Marie Bourdellès
Droits des consommateursLe New Deal européen
Le droit des consommateurs européens est en passe d'évoluer via deux directives que la Commission européenne vient de présenter. Ces avancées visent notamment à mieux protéger les individus et inciter les entreprises à être plus respectueuses de la réglementation. Outre les contours d'un recours collectif européen qui se dessinent, la protection des données personnelles sera renforcée.
La Commission européenne (CE) fait progresser les droits des consommateurs grâce à sa « nouvelle donne des consommateurs » (« New Deal for consumers »), composée de deux directives. L’objectif est double : faire respecter la réglementation déjà en place et moderniser les directives existantes.
Vers un recours collectif européen ?
L’une des principales dispositions concerne la possibilité donnée aux consommateurs de se regrouper pour demander réparation collectivement au niveau européen. Ce type d’action existe dans certains pays membres, comme l’action de groupe en France, mais rien n’est prévu à l’échelle européenne. La CE tire notamment les conséquences de l’affaire du dieselgate : si Volkswagen a été condamné, les victimes européennes attendent toujours un dédommagement. Une association de consommateurs ou un organisme public, à but non lucratif, sera autorisé à lancer une telle action au niveau national ou européen, pour que les victimes de pratiques déloyales obtiennent réparation. Ce premier pas vers un recours collectif est positif, comme le souligne le Bureau européen des unions de consommateurs (Beuc), qui s’interroge toutefois sur la marge de manœuvre laissée à chaque État membre pour décider des cas qui pourraient en faire l’objet.
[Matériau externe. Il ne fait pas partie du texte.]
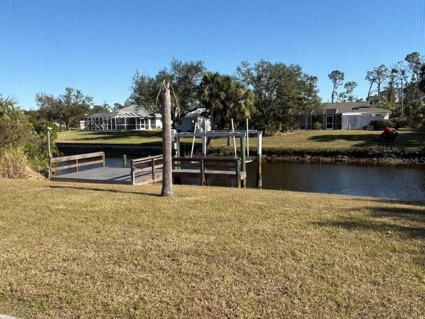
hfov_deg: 65.3
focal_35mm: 27
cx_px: 206
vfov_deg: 51.4
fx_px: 332
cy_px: 160
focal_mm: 5.96
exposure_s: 1/1451
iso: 50
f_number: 1.6
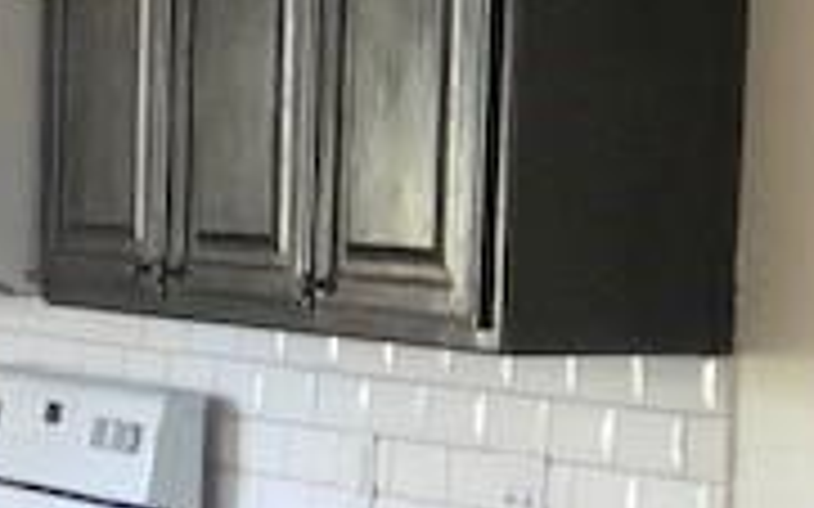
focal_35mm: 214
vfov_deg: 6.1
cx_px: -562
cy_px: 553
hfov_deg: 9.4
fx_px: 4746
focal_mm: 6.6
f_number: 2.8
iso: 500
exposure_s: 1/30
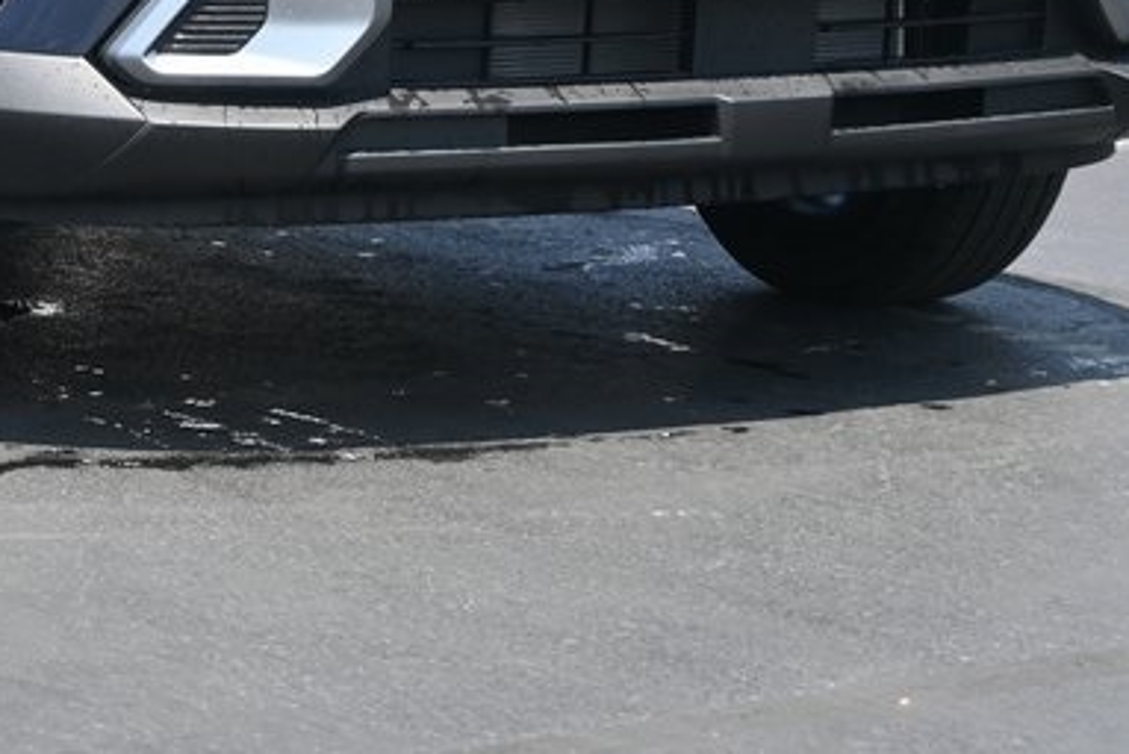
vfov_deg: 8.7
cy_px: -240
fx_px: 4906
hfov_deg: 13.0
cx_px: 80
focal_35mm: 156
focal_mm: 39
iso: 125
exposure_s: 1/250
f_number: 5.6
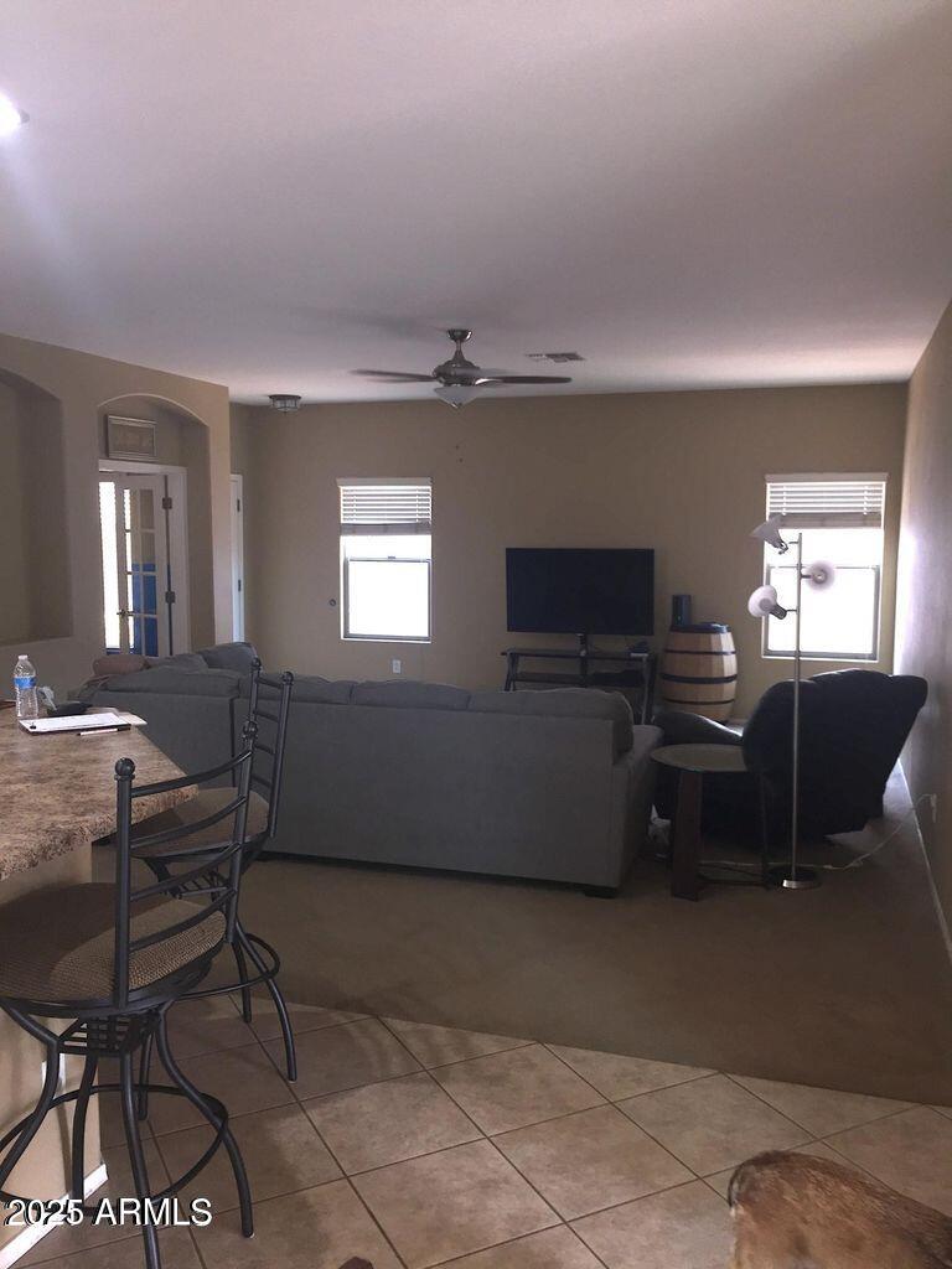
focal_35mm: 29
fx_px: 1063
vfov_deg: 61.7
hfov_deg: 48.2
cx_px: 476
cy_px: 634
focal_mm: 4.15
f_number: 2.2
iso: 50
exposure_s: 1/30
Renforcement des sanctions
L’un des enjeux majeurs de ces nouvelles dispositions reste le respect par les entreprises des mesures en place. La Commission prévoit le renforcement des sanctions des autorités nationales de protection des consommateurs, qui pourront appliquer une amende représentant au minimum 4 % du chiffre d’affaires à verser par une entreprise en cas « d’infraction de dimension européenne ». Ce taux peut être revu à la hausse par chaque État membre de l’UE. Cette mesure vise à harmoniser les niveaux de condamnation minimaux entre les différents pays, disparates et « souvent trop faibles » à l’heure actuelle, selon la CE.
Modernisation en ligne de mire
La modernisation des droits des consommateurs portée par la Commission concerne notamment les achats en ligne. Les acteurs du Web devront faire preuve d’une « transparence accrue » : sur les places de marché (marketplace) un vendeur devra préciser s’il est professionnel ou particulier, les moteurs de recherche afficheront clairement les sites qui ont payé pour être référencés et les sites en ligne préciseront les principaux paramètres utilisés pour déterminer le classement des résultats. Des mesures issues de la loi numérique française de 2016, soutenue par l’UFC-Que Choisir, au moment de la loi Macron et Lemaire.
Alors que la protection des données personnelles est un sujet qui agite en ce moment l’actualité avec Facebook, la Commission prévoit d’aligner la réglementation concernant les services en ligne gratuits avec celle des dispositifs payants. Les services délivrés sans contrepartie monétaire mais nécessitant la transmission des données personnelles des internautes (stockage de données, boîte e-mail, médias sociaux) pourront faire l’objet d’un droit de rétractation valable 14 jours, au même titre que les services payants.
Le droit de rétractation raboté
En revanche, la possibilité pour un consommateur de se rétracter d’un achat conclu à distance ou lors d’un démarchage est restreinte. Ainsi, une entreprise pourra ne pas procéder au remboursement si le bien a été utilisé, l’appréciation de l’utilisation restant à la discrétion de ladite entreprise, et le paiement ne sera déclenché qu’à réception du produit par le vendeur. De telles dispositions ouvrent la voie à des abus possibles, qui risquent de rendre plus difficile la rétractation.
Ces propositions, avant d’être entérinées, vont être examinées par le Parlement européen et le Conseil, qui représente les gouvernements nationaux. Toute directive adoptée doit être transposée dans le droit de chaque État membre.